Swinging 236 Votes - Can Libraries Do It?

OCLC was kind enough to send me an advance copy of their latest report, From Awareness to Funding: A study of library support in America, and I have to say that the results of their survey are fascinating. Thanks to a grant from the Gates Foundation, OCLC was able to partner with Leo Burnett (yes, that Leo Burnett) to survey American voters about their attitudes and support for funding public libraries.

If you’re in a public library, I can’t encourage you enough to get a copy of this report and read it for yourself. You can download one big PDF, download individual chapters, or order a print copy (highly recommended for administrators and trustees). The survey identifies four types of voters - chronic non voters, voters with barriers to support (financial, detached, “the web wins”), probable supporters, and super supporters. The report examines each one in depth based on surveys and focus group discussions about funding support for libraries.

You really need to read the whole thing for yourself, but there are some key points I want to highlight here.

  1. Most residents don’t understand that their public library is funded by local taxes. This isn’t a big shock, but it is critically important in the report’s conclusion that voters believe libraries are adequately funded and that if they need money, it will “come from somewhere” so they don’t feel an urgency to vote in favor of funding requests.
  2. “Super supporters” are a library’s best bet for “definitely” voting yes, but even their support is latent and they have an underlying fear that the library is becoming less relevant. Any funding campaign has to activate their love for the library and focus on support, not usage, because it turns out that library users don’t vote for the library. It seems counter-intuitive, but trying to get the vote out among your users is the wrong strategy. Instead, “super” and “probable” supporters use the library less but support it financially because of their belief in the power of the library based on their own childhood memories or personal transformational experiences.
  3. Residents who vote to increase taxes to support the library believe in its power to transform peoples’ lives, not because they value the information services we provide. In fact, the more we try to hang our hat in the information space, the more irrelevant we will become in the eyes of those voters. “The research indicates that transformation, not information, drives financial support.” (p.4-12)
  4. Any support campaign, whether local or national, would have to focus on increasing funding for libraries, not on getting people to use our services more or making them more aware of the variety of services we offer. Doing that just continues to play into our own misconception that library users vote yes with their wallets when it comes to ballot initiatives, and the statistics show that’s just not true.

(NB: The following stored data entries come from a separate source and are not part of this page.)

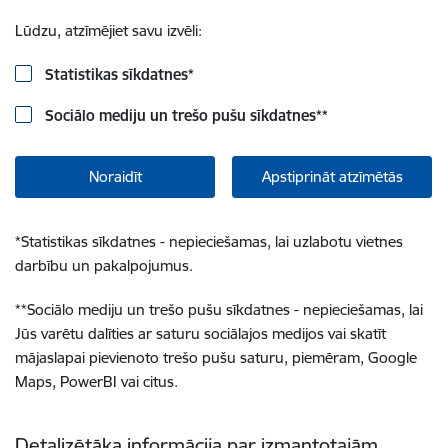
Lūdzu, atzīmējiet savu izvēli:
Statistikas sīkdatnes
*
Sociālo mediju un trešo pušu sīkdatnes
**
Noraidīt
Apstiprināt atzīmētās
*
Statistikas sīkdatnes - nepieciešamas, lai uzlabotu vietnes
darbību un pakalpojumus.
**
Sociālo mediju un trešo pušu sīkdatnes - nepieciešamas, lai
Jūs varētu dalīties ar saturu sociālajos medijos vai skatīt
mājaslapai pievienoto trešo pušu saturu, piemēram, Google
Maps, PowerBI vai citus.
Detalizētāka informācija par izmantotajām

In the end, the report hypothesizes that in a town of 50,000 people, a library would need to swing 236 votes from the “probable supporters” group in order to pass a referendum. On the one hand, that sounds relatively easy, but the key is to activate the latent passion for the library in probable and super supporters who are community activists so that they will visibly support the initiative and recruit others to the cause based on that passion.

I find so many different statistics in this report fascinating, but there’s one that isn’t explicitly noted in the conclusions that I want to highlight. In the surveys, six of the nine voting groups said that the main library service they use is checking out nonfiction books. Of the three groups that didn’t cite that use first, two cited it as their second most heavily used service.

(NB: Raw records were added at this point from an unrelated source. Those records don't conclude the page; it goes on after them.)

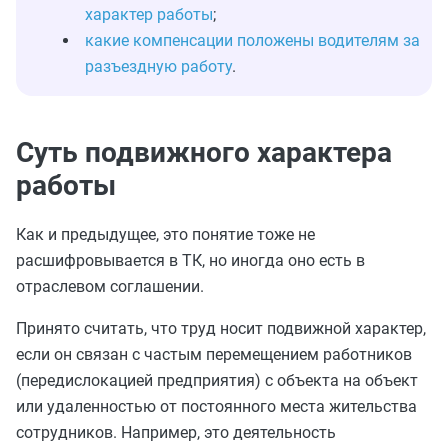
характер работы
;
какие компенсации положены водителям за
разъездную работу
.
Суть подвижного характера
работы
Как и предыдущее, это понятие тоже не
расшифровывается в ТК, но иногда оно есть в
отраслевом соглашении.
Принято считать, что труд носит подвижной характер,
если он связан с частым перемещением работников
(передислокацией предприятия) с объекта на объект
или удаленностью от постоянного места жительства
сотрудников. Например, это деятельность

“…Many described the ability to expand their horizons as the heart of the library’s value…. (p.5-6)

Participants recounted how they discovered a passion for a topic that formed the start of a new career or hobby and ultimately helped them achieve their potential…. They credited the library with helping form who they are and what they have achieved as adults. Many credited poignant interactions with their childhood librarians as impacting the direction of their lives. Some indicated that the library gave them the vision to do better and go further than they might otherwise have been destined for.” (p.5-7)

from OCLC's latest report about public library funding

So as great as our fiction collections and readers’ advisory skills are, the service that is cited the most by voters is our nonfiction collection, and the focus groups in this report center their passion for the library on its transformative power to make them better human beings. I can’t prove it, but I’m guessing these two facts are related, and the person I know who explains this the best is Michael Stephens. If you’re not reading his blog every day, you should be, but you already knew that.

I’ve had the pleasure of watching Michael present several times, and when he first started talking about how “Library 2.0 encourages the heart” (and Librarian 2.0), I have to admit that I thought it was a little “new age-y.” But he’s continued to build on his message, and I think this report confirms what he’s been saying for the last few years, that the future of public libraries - both in terms of service and for garnering funding support - is about providing that transformational experience for people. Understand that I’m not saying fiction can’t or doesn’t do that. I just don’t think we’re going to swing 236 votes based on our fiction collections.

I have more to say about this report, and I hope to make time to continue blogging about it, but this report deserves your own attention if you’re a public librarian or if you care about public libraries, because it’s a roadmap for relevancy, funding, and even greater growth. Although I wish ALA had run this survey and issued this report, I give full credit to OCLC for this valuable contribution.